▶ _Trecho fornecido_
____________________
Foi assim que abandonei a ideia de trabalhar com bisturis para trabalhar com máquinas de escrever.

Peguei o primeiro avião pra Curitiba e lá fui eu, de terno e gravata, receber o prêmio. Se a memória não falha, um prêmio de 2 mil cruzeiros, uma pequena fortuna na época, para quem ganhava um salário mínimo como Escrevente Datilógrafo no Ministério da Agricultura, meu primeiro emprego.

Voltei todo animado pra minha terra e na primeira entrevista declarei, ao mesmo Diário de Minas: “Com parte do dinheiro, vou comprar um jipe para viajar pelo Brasil!”

Nasci foi publicado numa revistinha underground de BH, a BelContos, e só. Sempre reneguei aquela primeira experiência literária, nunca vi valor nela, também nunca entendi o porquê.

Arrumando o meu baú, deparei com velhos exemplares da BelContos e resolvi reler Nasci. Continuo renegando. Acho que nem mesmo meus filhos já leram o conto premiado. Li, reli, e tomei a decisão de reescrevê-lo, metido a Murilo Rubião.
Um dia, quem sabe eu o publico aqui na Carta Capital?

Agora, quanto ao jipe, nunca comprei. Na verdade, nunca dirigi um automóvel nessa minha vida de escritor.
____________________
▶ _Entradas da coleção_
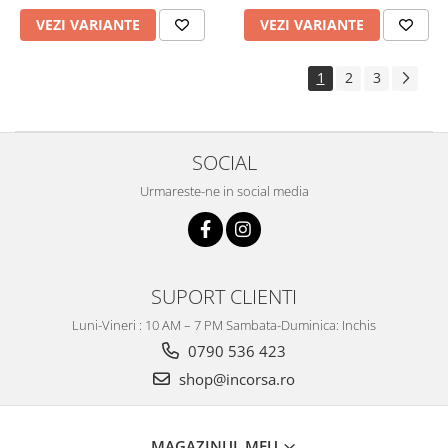
VEZI VARIANTE
VEZI VARIANTE
1
2
3
SOCIAL
Urmareste-ne in social media
SUPORT CLIENTI
Luni-Vineri : 10 AM – 7 PM Sambata-Duminica: Inchis
0790 536 423
shop@incorsa.ro
MAGAZINUL MEU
____________________
▶ _Tarefa_
Pode atualizar o trecho fornecido, reescrevendo a parte que vai de "Um dia, quem" até "vida de escritor." com "jipe" substituído por "fusca"?

▶ _Resposta abaixo_
Um dia, quem sabe eu o publico aqui na Carta Capital?

Agora, quanto ao fusca, nunca comprei. Na verdade, nunca dirigi um automóvel nessa minha vida de escritor.